I kind of feel like I'm giving kickstarter updates on something that
isn't done yet, but I want you to be excited
The ansible-commander data layer can now do everything I want to do
with groups and hosts, and is ready to support wiring things up to
REST now!
I'm going to be writing a very very basic and dumb test script,
probably using Requests, to exercise the wired up API, to prove we can
do the following things via JSON/REST:
* add a user
* change the user's password
* delete a user
* add a group
* change the group name, or change the group's parents
* change the group variables
* add a host
* change the groups the host is directly in
* change the host variables
* ask for ansible, what groups contain what hosts
* ask for ansible what the 'blended' variables to use for the host
are, in the inventory script
If you look at commander.py you can see the URL routes are already
layed out (but may change somewhat).
Once that is done, we write the inventory plugin, which should be
super simple, which just talks to the REST API in
unauthenticated fashion. This will allow multiple ansible servers
(should you want that) to live on different machines and all talk to
the central inventory server. This will be a really short script as
it's not doing much more than what curl would do!
Next steps?

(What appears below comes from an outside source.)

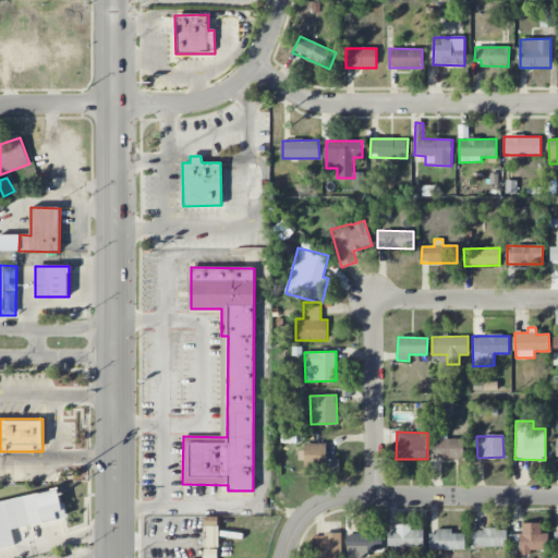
[(327,443),(305,444),(305,471),(339,470),(339,459),(327,460),(327,443)]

Stage2!
We are then basically fully complete for the *BACKEND* components of
what will release for Ansible-Commander 0.1, and you'll be able to go
ahead and use it however you want -- and the API won't have to evolve
much more at all for what it can do now. (I anticipate this will be a
really good way to write integrations with other inventory systems,
like if you had a proprietary CMDB and wanted to sync it with
Ansible's information.)
This is to say, the front end components then need to be written, and
we'll start on that next.
I anticipate there's less than a day's worth of work (in man-hours)
left on the backend parts before the REST API and inventory plugin
will be done.
The data layer was hideously complicated to handle the logic of things
like "what if I delete a group that has both parents and child groups,
etc" -- decisions previously humans had to handle when working with
the INI files -- but it's all out of the way now, which is good -- and
it works pretty nicely.
There is a stage 3 -- playbook logging and visualization, and so
forth, but this will probably come in later releases of
Ansible-commander.
Coming along nicely. Just wanted to give you an update, there should
be a functional REST impelementation to hammer on very soon!